I jak tu się dziwić, że ludzie dają wiarę przeróżnym szarlatanom, oszołomom i – czasem nawet – oszustom? Jeśli pojawia się taki, uzbrojony w tytuł doktora, czy profesora, powołuje się na wyniki jakichś badań, podaje jakieś przykłady z życia, jak ma przeciętny człowiek odróżnić tezy prawdopodobne od wyssanych z palca wymysłów? Jak odróżnić kontrowersyjną, ale naukową teorię od bajdurek stworzonych przez naciągaczy?

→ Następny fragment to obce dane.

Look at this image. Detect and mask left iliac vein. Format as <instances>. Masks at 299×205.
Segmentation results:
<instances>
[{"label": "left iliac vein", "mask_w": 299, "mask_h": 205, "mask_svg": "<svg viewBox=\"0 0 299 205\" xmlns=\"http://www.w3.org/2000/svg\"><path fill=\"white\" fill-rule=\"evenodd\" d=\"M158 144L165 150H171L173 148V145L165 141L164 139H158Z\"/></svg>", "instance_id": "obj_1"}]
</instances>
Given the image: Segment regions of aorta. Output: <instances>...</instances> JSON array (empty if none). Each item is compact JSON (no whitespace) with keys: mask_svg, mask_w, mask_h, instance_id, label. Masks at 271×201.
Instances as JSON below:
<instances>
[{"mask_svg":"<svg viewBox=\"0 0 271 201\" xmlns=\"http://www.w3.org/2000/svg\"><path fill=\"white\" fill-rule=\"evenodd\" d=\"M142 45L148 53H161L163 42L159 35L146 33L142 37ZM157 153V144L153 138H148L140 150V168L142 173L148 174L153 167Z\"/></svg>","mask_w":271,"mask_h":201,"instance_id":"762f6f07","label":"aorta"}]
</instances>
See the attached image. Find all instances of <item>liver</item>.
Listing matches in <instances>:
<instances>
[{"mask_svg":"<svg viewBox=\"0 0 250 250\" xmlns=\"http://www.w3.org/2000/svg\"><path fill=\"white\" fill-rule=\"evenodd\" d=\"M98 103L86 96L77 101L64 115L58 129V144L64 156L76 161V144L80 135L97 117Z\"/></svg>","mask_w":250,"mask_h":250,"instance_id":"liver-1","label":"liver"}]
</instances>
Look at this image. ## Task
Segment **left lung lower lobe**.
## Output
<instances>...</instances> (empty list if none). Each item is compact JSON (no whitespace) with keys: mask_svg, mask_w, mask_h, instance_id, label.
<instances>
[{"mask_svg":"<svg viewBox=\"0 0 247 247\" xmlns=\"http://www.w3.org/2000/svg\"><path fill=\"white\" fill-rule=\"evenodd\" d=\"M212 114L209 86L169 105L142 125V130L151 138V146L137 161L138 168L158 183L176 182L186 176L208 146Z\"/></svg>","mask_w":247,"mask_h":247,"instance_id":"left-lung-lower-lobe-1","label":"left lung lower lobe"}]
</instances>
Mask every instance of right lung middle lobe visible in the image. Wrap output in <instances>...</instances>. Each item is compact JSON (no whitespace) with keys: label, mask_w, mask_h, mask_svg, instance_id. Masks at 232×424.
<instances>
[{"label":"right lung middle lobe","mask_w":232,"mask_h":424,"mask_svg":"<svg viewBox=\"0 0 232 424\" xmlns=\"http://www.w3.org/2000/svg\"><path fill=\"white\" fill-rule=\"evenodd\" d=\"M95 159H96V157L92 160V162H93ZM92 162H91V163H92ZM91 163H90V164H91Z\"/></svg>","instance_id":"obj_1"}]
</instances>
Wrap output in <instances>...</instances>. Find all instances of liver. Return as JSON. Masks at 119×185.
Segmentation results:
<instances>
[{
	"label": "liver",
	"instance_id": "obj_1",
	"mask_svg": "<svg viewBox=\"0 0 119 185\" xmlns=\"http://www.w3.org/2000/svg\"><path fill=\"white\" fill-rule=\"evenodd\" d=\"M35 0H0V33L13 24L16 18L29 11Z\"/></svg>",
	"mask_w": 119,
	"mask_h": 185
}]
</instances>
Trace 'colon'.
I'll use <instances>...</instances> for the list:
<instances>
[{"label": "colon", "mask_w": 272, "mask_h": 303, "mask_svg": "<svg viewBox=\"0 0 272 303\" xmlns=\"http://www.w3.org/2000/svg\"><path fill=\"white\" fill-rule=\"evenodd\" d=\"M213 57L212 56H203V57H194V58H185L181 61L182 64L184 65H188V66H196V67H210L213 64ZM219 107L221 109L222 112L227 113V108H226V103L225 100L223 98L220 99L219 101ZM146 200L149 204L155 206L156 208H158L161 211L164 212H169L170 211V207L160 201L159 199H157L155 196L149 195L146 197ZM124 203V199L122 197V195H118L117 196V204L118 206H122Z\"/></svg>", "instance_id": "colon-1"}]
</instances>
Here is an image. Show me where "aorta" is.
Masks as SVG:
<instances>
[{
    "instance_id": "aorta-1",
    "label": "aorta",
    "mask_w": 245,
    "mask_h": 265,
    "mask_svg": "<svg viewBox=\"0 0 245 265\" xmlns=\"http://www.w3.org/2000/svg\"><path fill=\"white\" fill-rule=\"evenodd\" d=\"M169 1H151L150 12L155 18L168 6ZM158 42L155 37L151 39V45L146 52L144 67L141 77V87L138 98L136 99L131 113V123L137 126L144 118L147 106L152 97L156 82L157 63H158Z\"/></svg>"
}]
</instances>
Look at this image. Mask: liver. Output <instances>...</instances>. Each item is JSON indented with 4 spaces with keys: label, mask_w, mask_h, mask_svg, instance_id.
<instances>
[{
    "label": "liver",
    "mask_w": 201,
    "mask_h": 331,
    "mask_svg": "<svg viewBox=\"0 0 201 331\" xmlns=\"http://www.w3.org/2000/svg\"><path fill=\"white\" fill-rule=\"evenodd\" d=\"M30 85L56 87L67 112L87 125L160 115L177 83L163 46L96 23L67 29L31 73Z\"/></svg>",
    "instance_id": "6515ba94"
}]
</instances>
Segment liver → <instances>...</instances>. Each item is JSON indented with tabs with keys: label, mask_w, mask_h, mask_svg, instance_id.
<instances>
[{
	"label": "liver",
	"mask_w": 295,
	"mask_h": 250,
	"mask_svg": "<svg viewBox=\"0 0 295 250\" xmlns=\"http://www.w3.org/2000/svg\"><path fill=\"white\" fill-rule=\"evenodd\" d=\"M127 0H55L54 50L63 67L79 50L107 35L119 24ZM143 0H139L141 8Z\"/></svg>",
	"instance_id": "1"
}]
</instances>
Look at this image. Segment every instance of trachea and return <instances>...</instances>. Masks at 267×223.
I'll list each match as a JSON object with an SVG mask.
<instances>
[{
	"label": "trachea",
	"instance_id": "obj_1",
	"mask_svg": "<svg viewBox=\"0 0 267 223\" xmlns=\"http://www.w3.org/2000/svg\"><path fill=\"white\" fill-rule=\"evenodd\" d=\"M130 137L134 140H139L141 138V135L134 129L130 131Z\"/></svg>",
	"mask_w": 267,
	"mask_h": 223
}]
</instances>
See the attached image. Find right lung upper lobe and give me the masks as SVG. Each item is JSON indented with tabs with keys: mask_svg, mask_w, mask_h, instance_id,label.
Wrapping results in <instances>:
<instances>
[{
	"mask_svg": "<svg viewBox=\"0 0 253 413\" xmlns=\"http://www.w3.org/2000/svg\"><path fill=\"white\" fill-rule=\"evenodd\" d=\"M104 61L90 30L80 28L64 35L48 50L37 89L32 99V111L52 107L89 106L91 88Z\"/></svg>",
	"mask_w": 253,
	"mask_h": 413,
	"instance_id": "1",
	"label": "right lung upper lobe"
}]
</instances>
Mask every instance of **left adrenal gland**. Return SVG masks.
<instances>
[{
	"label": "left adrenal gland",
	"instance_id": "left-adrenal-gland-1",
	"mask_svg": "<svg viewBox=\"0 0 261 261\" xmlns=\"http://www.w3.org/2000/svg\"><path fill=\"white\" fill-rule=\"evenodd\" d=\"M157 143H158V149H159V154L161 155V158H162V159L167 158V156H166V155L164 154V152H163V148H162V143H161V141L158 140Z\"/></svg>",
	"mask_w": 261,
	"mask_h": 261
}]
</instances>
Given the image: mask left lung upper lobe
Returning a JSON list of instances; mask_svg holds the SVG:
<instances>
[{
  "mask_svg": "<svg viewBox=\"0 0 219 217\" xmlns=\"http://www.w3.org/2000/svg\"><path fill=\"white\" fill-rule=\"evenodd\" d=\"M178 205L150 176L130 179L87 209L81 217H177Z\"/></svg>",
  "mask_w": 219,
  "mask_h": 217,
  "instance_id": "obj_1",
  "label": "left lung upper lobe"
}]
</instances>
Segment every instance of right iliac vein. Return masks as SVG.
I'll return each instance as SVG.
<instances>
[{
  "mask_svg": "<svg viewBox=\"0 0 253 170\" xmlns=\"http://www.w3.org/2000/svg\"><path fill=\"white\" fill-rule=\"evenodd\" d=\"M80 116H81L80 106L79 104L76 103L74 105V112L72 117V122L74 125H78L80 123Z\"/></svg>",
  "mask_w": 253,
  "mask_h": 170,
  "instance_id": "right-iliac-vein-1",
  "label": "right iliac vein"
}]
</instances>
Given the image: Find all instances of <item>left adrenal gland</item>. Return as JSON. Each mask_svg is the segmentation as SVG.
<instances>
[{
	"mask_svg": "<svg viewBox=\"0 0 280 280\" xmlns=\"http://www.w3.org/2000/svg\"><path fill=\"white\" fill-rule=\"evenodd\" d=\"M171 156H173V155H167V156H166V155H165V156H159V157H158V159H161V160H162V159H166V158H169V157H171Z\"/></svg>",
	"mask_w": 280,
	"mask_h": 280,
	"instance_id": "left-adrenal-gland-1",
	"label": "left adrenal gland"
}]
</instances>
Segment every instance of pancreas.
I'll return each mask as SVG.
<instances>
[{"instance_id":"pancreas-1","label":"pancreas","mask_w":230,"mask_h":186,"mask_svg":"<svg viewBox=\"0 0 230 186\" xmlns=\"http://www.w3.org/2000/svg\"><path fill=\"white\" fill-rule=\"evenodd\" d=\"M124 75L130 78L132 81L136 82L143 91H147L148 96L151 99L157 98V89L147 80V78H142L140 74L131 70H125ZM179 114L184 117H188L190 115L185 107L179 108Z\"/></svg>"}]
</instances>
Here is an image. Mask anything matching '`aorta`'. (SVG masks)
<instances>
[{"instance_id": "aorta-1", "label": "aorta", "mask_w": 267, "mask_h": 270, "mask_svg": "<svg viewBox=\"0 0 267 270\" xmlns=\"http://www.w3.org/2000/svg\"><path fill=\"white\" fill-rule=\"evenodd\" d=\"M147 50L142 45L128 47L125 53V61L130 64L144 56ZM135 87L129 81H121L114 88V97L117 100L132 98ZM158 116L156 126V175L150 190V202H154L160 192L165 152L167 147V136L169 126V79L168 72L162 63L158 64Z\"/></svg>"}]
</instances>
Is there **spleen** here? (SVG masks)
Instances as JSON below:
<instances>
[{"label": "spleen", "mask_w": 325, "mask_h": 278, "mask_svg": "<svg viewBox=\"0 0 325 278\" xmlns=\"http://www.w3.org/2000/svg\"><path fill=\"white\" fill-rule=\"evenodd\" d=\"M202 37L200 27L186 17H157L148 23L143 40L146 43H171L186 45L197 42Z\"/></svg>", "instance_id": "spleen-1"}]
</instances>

Szczególnie dużo takich „rewelacjonistów” ukrywa się w klimatach – nazwijmy to sztampowo — new age i rozwoju duchowego. Nieokreśloność i nieuchwytność tych dziedzin w kategoriach ściśle naukowych sprzyja tym wszystkim, którzy coś tam uważają, a nie mogą (z przyczyn obiektywnych lub nie potrafią) tego udowodnić — i nie ma znaczenia, czy mają rację i wysuwają koncepcje ciekawe i cenne, czy całkiem poronione. Co drudzy przy okazji psują opinię i wiarygodność tym pierwszym.
Takim kontrowersyjnym tematem są szczepionki. Wynalazek, który zrewolucjonizował medycynę i uratował miliony, setki milionów istnień ludzkich znalazł się na celowniku pseudonaukowców, którzy przekonują, że właśnie szczepionki zabijają… Argumentów im nie brakuje, zawsze znajdzie się dziecko, które umarło na przykład akurat zaraz po podaniu szczepionki na HPV (a że przyczyną była nie szczepionka, tylko niezdiagnozowany, zaawansowany nowotwór, to szczegół, o tym gazety napiszą jak już ucichnie hałas, o ile w ogóle).